Sanatçının nesne odaklı çalışmaları ve enstalasyonları, alışılmışın dışında estetik ve malzeme kullanımı nedeniyle akademik veya geleneksel sanat anlayışının çok daha ötesine geçiyor. Çevremiz hakkındaki bilgimizle ilgili verilen statükoyu sorgulamak için nesnelere yeni bir anlam kazandırmak amacıyla günlük yaşamdan sanat alanına aktardığı hazır yapıt. Özgültekin, yabancılaştırma ve yapı söküm gibi sanatsal yöntemleri kullanarak, dünya düşüncemizi oluşturan şey-dünyasına ilişkin gündelik yaşam deneyimimizde sanatsal rahatsızlık yaratıyor. Kendimizi olduğu kadar çevremizi de anladığımız ve tanımladığımız nesnelerle çevriliyiz. Bugün artık sadece somut olarak gördüklerimizi anlıyoruz, gördüklerimiz etrafımızdaki nesnelerdir gibi görünüyor. Son zamanlarda kendimizi nesnelerle tanımlamaya başladığımız da görülüyor. Ezici ve her şeye nüfuz eden bir tüketim çağında biyolojik, entelektüel ve ruhsal olarak olduğumuz gibi değil, sahip olduğumuz şey hâline geldik. Bu bağlamda Bünyamin Özgültekin'in gündelik malzeme ve nesneleri kullanması alternatif bir kullanıma ve alternatif anlayışa işaret ediyor. Bu, dünya hakkında sahip olduğumuz fikirleri gözden geçirip yeniden değerlendirmemizi mümkün kılan yüzeysel algımızda bir kırılma yaratır.
Ayrıca sanatın estetiğinin ve felsefesinin özlerine daha çok odaklanan resimlerden daha güçlü olan nesne temelli çalışmaları, toplumsal birlikteliğimizin temelini oluşturan sosyo-politik gerçekliğe dair daha güçlü ve doğrudan yorumlar gösteriyor.
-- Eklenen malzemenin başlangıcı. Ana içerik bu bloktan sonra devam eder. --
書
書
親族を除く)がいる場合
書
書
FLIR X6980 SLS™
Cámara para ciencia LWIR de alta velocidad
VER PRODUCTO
Bireysel bir kimliğin inşası, zayıf sosyal bağlantımızın feci sonuçları ve birey üzerindeki her türlü siyasi veya sosyal baskı ve kısıtlamanın olumsuz sonuçları gibi konular, onun yapıtının bu bölümünün kavramsal özünü oluşturan önemli fikirlerdir.
“50+1”, yalnızca bir öğretmen olarak öğrencileriyle arasındaki çok katmanlı bağlantıları ortaya çıkarmakla kalmıyor. Aynı zamanda Özgültekin’in eski öğrencilerinin günümüz sanat dünyasında olgun ve köklü liderler hâline gelmelerindeki etkisinin de altını çiziyor. Sergi, Türkiye’de sanatın geçmişini, güncel durumunu ve eğitimini tartışarak geleceğe dair sorular sormayı amaçlıyor. Bu anlamda “50+1”, bir retrospektif değil, sanatın bireyleri ve toplumları daha iyi, daha mutlu, daha kültürlü ve daha hümanist hâle getirme gücüne inanan bir sanatçı ve sanat eğitimcisi olarak Özgültekin’in çalışmalarının stratejilerinin ve sonuçlarının muhasebesidir. Bu anlamda sergi, artık her zamankinden daha çok ihtiyaç duyduğumuz sanat ve eğitimin insanlığın hayatta kalması için taşıdığı büyük sosyo-politik anlamı da vurguluyor.